## [Your objective]
Your task is to output every record exactly as it is given.

## [Excerpted data]
--------------------------------------------------
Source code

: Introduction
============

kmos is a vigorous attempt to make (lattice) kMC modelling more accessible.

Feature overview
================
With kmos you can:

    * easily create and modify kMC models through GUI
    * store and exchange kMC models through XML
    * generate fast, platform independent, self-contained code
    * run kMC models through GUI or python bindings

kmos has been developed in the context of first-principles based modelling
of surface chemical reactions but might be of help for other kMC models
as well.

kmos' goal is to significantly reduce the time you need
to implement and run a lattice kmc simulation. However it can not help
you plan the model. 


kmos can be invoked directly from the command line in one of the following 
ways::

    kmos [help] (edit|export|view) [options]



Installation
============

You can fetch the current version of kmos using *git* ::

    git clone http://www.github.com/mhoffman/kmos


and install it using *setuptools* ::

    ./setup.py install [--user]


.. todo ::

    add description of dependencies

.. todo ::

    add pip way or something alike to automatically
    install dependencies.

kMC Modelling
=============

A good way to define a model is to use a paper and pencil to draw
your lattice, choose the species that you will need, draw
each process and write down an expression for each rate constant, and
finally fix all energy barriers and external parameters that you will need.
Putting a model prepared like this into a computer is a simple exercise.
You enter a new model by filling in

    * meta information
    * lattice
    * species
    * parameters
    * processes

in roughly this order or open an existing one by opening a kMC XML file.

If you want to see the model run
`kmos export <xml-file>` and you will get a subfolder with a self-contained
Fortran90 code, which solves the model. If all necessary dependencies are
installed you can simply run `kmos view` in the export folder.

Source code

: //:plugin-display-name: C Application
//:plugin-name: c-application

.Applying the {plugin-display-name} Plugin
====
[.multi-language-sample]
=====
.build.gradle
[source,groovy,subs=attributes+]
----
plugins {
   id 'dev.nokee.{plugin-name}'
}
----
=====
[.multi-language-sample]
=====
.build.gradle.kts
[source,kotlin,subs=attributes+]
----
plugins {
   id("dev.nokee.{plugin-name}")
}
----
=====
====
--------------------------------------------------
## [Answer to this task]
Source code

: Introduction
============

kmos is a vigorous attempt to make (lattice) kMC modelling more accessible.

Feature overview
================
With kmos you can:

    * easily create and modify kMC models through GUI
    * store and exchange kMC models through XML
    * generate fast, platform independent, self-contained code
    * run kMC models through GUI or python bindings

kmos has been developed in the context of first-principles based modelling
of surface chemical reactions but might be of help for other kMC models
as well.

kmos' goal is to significantly reduce the time you need
to implement and run a lattice kmc simulation. However it can not help
you plan the model. 


kmos can be invoked directly from the command line in one of the following 
ways::

    kmos [help] (edit|export|view) [options]



Installation
============

You can fetch the current version of kmos using *git* ::

    git clone http://www.github.com/mhoffman/kmos


and install it using *setuptools* ::

    ./setup.py install [--user]


.. todo ::

    add description of dependencies

.. todo ::

    add pip way or something alike to automatically
    install dependencies.

kMC Modelling
=============

A good way to define a model is to use a paper and pencil to draw
your lattice, choose the species that you will need, draw
each process and write down an expression for each rate constant, and
finally fix all energy barriers and external parameters that you will need.
Putting a model prepared like this into a computer is a simple exercise.
You enter a new model by filling in

    * meta information
    * lattice
    * species
    * parameters
    * processes

in roughly this order or open an existing one by opening a kMC XML file.

If you want to see the model run
`kmos export <xml-file>` and you will get a subfolder with a self-contained
Fortran90 code, which solves the model. If all necessary dependencies are
installed you can simply run `kmos view` in the export folder.

Source code

: //:plugin-display-name: C Application
//:plugin-name: c-application

.Applying the {plugin-display-name} Plugin
====
[.multi-language-sample]
=====
.build.gradle
[source,groovy,subs=attributes+]
----
plugins {
   id 'dev.nokee.{plugin-name}'
}
----
=====
[.multi-language-sample]
=====
.build.gradle.kts
[source,kotlin,subs=attributes+]
----
plugins {
   id("dev.nokee.{plugin-name}")
}
----
=====
====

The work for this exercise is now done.